On March 4, 2021, Dr. Gaston evaluated Plaintiff and diagnosed him with PTSD, ADHD, bipolar, depression, and paranoia. On the same date, Plaintiff was disciplined for his role in the assault that occurred on February 24, 2021. He was punished with denial of commissary and phone access. Plaintiff insists he was only acting in self-defense. He asserts no claim for any constitutional violations arising from his mental health treatment, diagnosis, or discipline. The Court designates the following claims in the pro se Complaint, consistent with Plaintiff’s designation of the same: Count 1: Fourteenth and/or Eighth Amendment claim against Sheriff Watson for subjecting Plaintiff to unconstitutional conditions of confinement at the Jail, including overcrowded housing, lack of bed space, lack of working sinks, exposure to insects, black mold, and no cleaning supplies in the infirmary and cell blocks, which resulted in illness in February and/or March 2021.
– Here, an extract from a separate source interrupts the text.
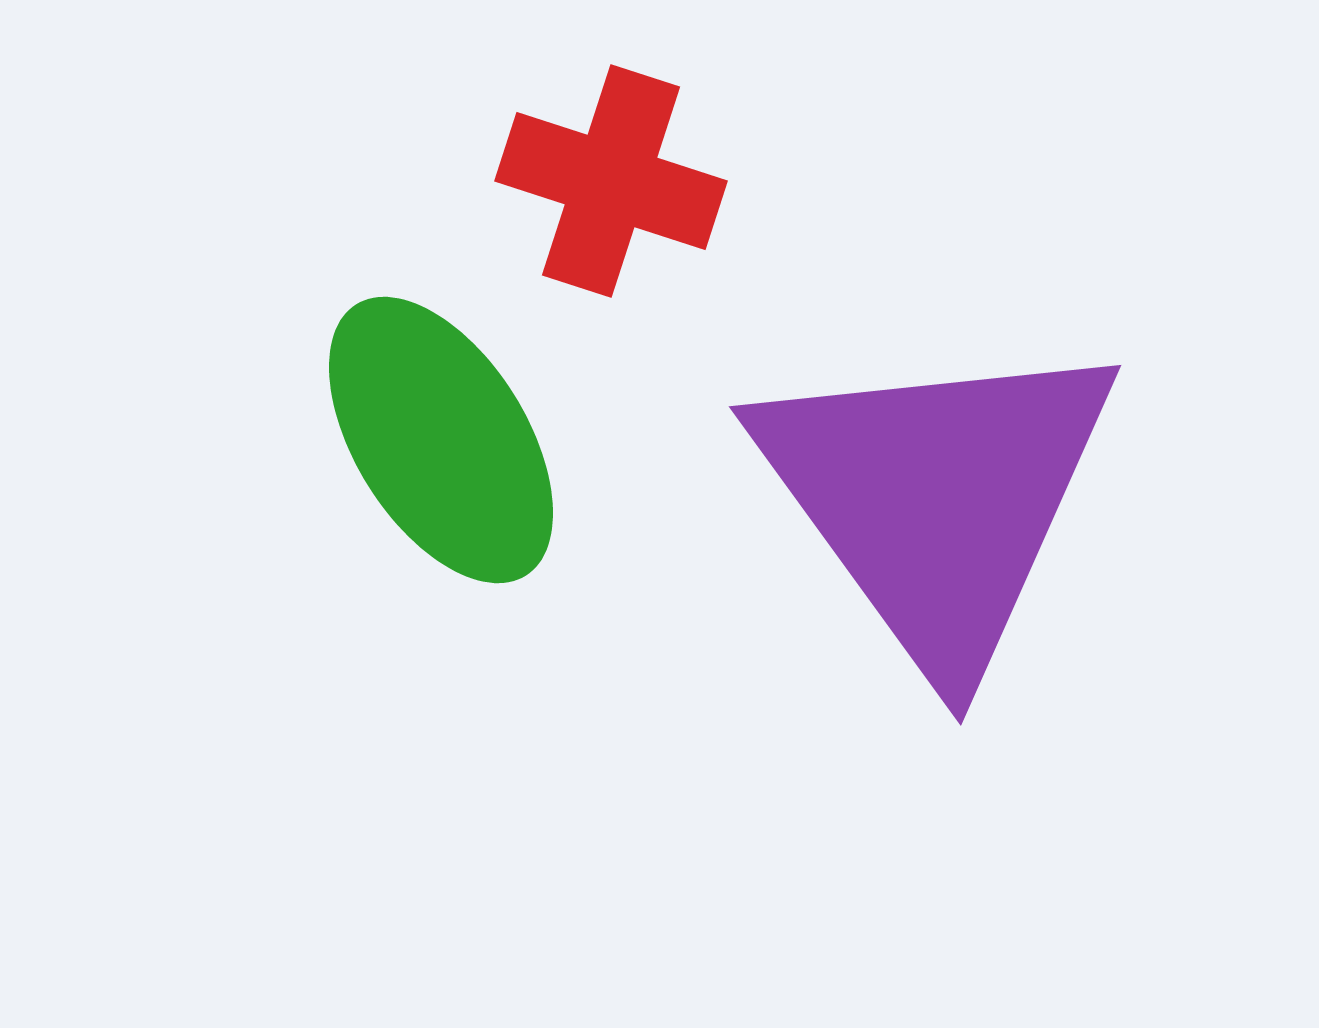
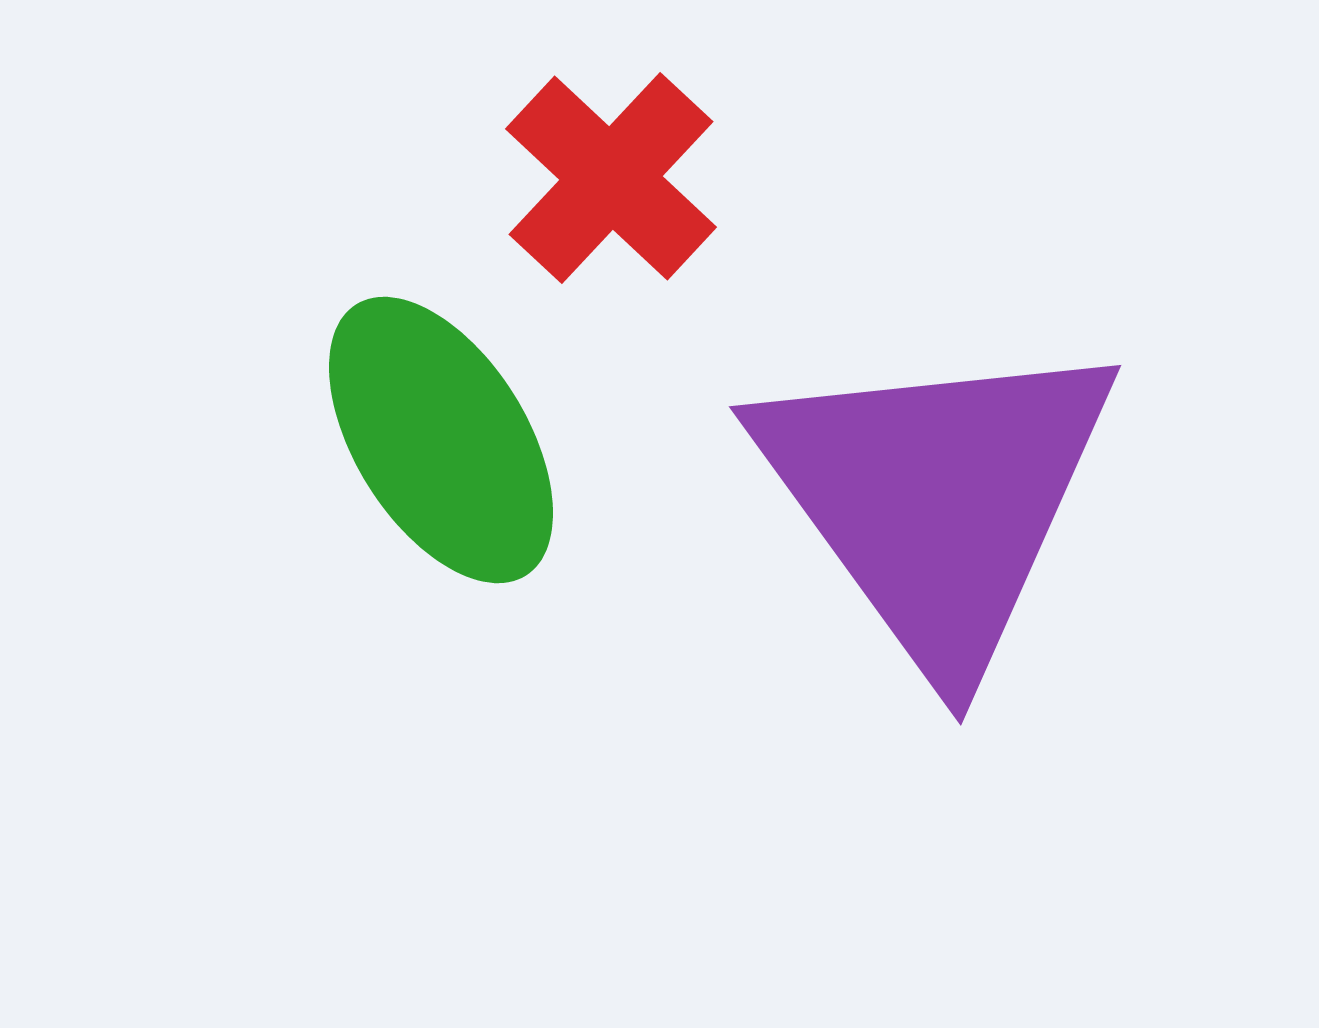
red cross: moved 3 px up; rotated 25 degrees clockwise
Count 2: Fourteenth and/or Eighth Amendment claim against Dr. Marcowitz for denying Plaintiff timely and adequate medical attention for his fractured ankle and toe at the Jail in February and/or March 2021.

Count 3: Fourteenth and/or Eighth Amendment claim against Sheriff Watson and Dr. Marcowitz for subjecting Plaintiff to a serious risk of harm to his health or safety posed by other inmates at the Jail.
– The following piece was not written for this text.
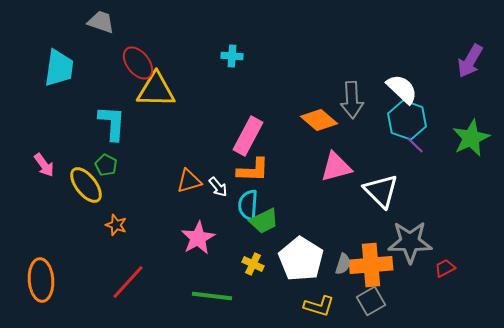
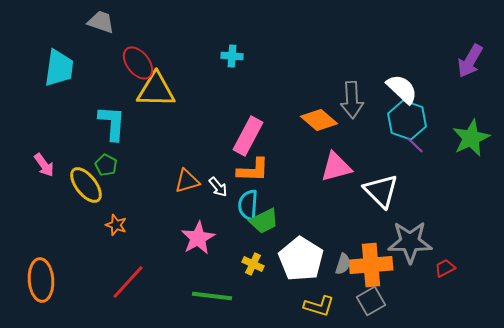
orange triangle: moved 2 px left
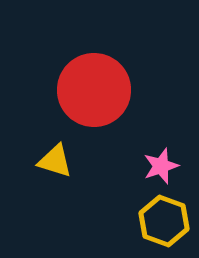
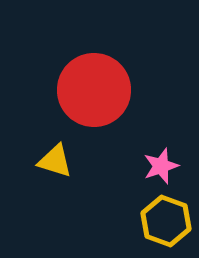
yellow hexagon: moved 2 px right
Count 4: Monell claim against Sheriff Watson for the policy, custom, or widespread practice of negligently responding to inmate medical needs and unsafe conditions at the Jail.

Any claim in the Complaint that is not addressed herein should be considered dismissed without prejudice as inadequately pled under Twombly.1 Discussion The applicable legal standard for Plaintiff’s claims depends on his status as a convicted prisoner or a pretrial detainee when his claims arose. The Eighth Amendment Cruel and Unusual Punishment Clause governs Plaintiff’s claims, if he was a convicted prisoner. McCann v. Ogle

Cty., Illinois, 909 F.3d 881, 886 (7th Cir. 2018). The Fourteenth Amendment Due Process Clause governs the claims, if he was a pretrial detainee. Id. The Eighth Amendment prohibits cruel and unusual punishment of convicted prisoners, and the Fourteenth Amendment prohibits all forms of punishment of pretrial detainees. See Mulvania v. Sheriff of Rock Island Cty., 850 F.3d 849, 856 (7th Cir. 2017) (quoting Bell v. Wolfish, 441 U.S. 520, 535 (1979)). Plaintiff does not indicate whether he was a convicted prisoner or pretrial detainee during the relevant time period, so the Court will consider his claims under both standards. Either way, Counts 1 and 2 survive screening, and Counts 3 and 4 do not. Under both, inmates must have access to “reasonably adequate ventilation, sanitation,

bedding, hygienic materials, and utilities.” Hardeman v. Curan, 933 F.3d 816 (7th Cir. 2019) (quoting Gray v. Hardy, 826 F.3d 1000, 1005 (7th Cir. 2016)).